Con el viento solano (fragmento)Ignacio Aldecoa
Con el viento solano (fragmento)

"El limpiabotas medita sentado en su caja, con las espaldas pegadas a uno de los pilares de los soportales […] cloquea el tacón la joven lagarta de los tenientes. Hoy el preso canta el rancho extraordinario y duerme la gran siesta, tras fumarse un petardo en el retrete. […] Apiñaban las cabezas las mulas. El sol hacía sudar. Algunos tratantes llevaban pañuelos en torno al cuello para no manchar las camisas. Los cagajones, los orines, daban un olor pesado que se pegaba al rostro y a las ropas. Andar por la feria, era entrar en un baño de vapores animales, formar parte de un color, integrarse en un ruido.
[...]
Las paredes manchaban. El marinero negro, de pantalón azul impúdicamente ajustado hasta media pierna, acampanado sobre los pies desnudos, cubierto el torso con una camisa a rayas amarillas y moradas, sonreía tocando el acordeón, sentado bajo las palmeras. Enfrente, la negra de caderas atinajadas, con los pechos descubiertos y un faldellín vegetal en torno a la cintura, culebreaba el ritmo. Con saliva o con vino, dedos anónimos habían retocado el trópico al temple en un sentido obsceno. Sobre la puerta de la habitación había un reloj de péndulo y gran caja. Sus agujas marcaban las seis. Estaba parado. Al fondo, el balcón abierto permitía oír gritos y carcajadas de mujeres y hombres en la calle.

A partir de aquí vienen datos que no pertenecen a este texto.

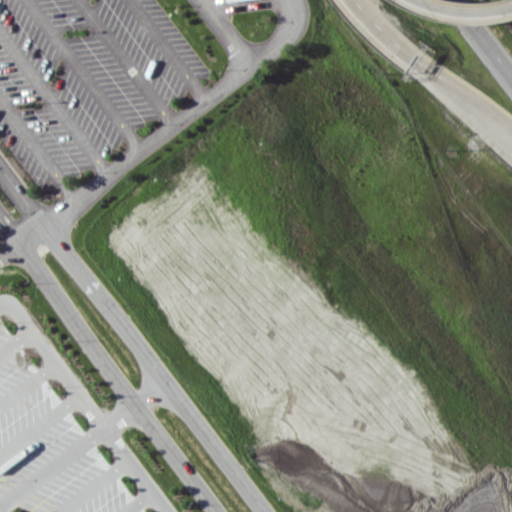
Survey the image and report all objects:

Del techo colgaba una lámpara con copas para las bombillas, de color de malva. Su luz era turbia, penumbrosa, blanda. Bajo la lámpara, una desnuda y económica mesa de comedor. En torno de ésta, sillas de diferente factura. Sillas de colmado pintadas de verde, de gruesas patas y asiento de paja, con flores de calcomanía en los respaldos; sillas del juego de la mesa, tapizadas en rojo; sillas plegables de aguaducho de verbena.

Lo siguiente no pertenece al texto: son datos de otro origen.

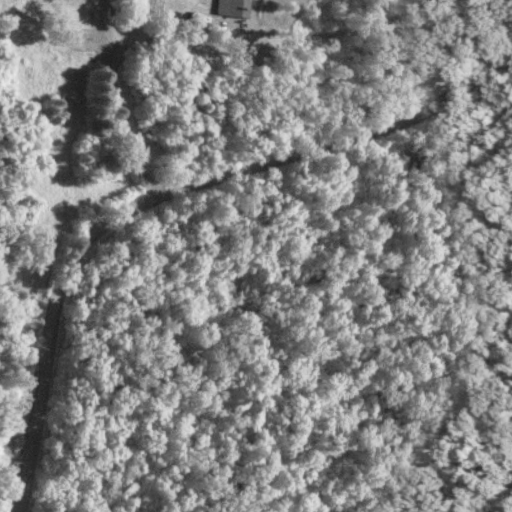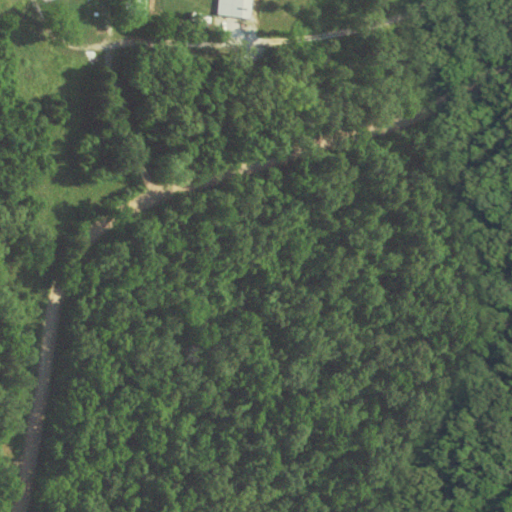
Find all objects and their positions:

Los gritos y las carcajadas se escuchaban ya dentro de la casa. Entró en la habitación un hombre y de un salto se sentó en la mesa. Cuando la algazara se canalizó en el pasillo, hizo ruidosamente palmas y canturreó. Desembocó la jarana. Tres mujeres y cuatro hombres. Tras éstos, calmosamente, serenamente, aburridamente, una mujer madura que se apoyó en el quicio de la puerta e hizo una mueca de disgusto por el ruido."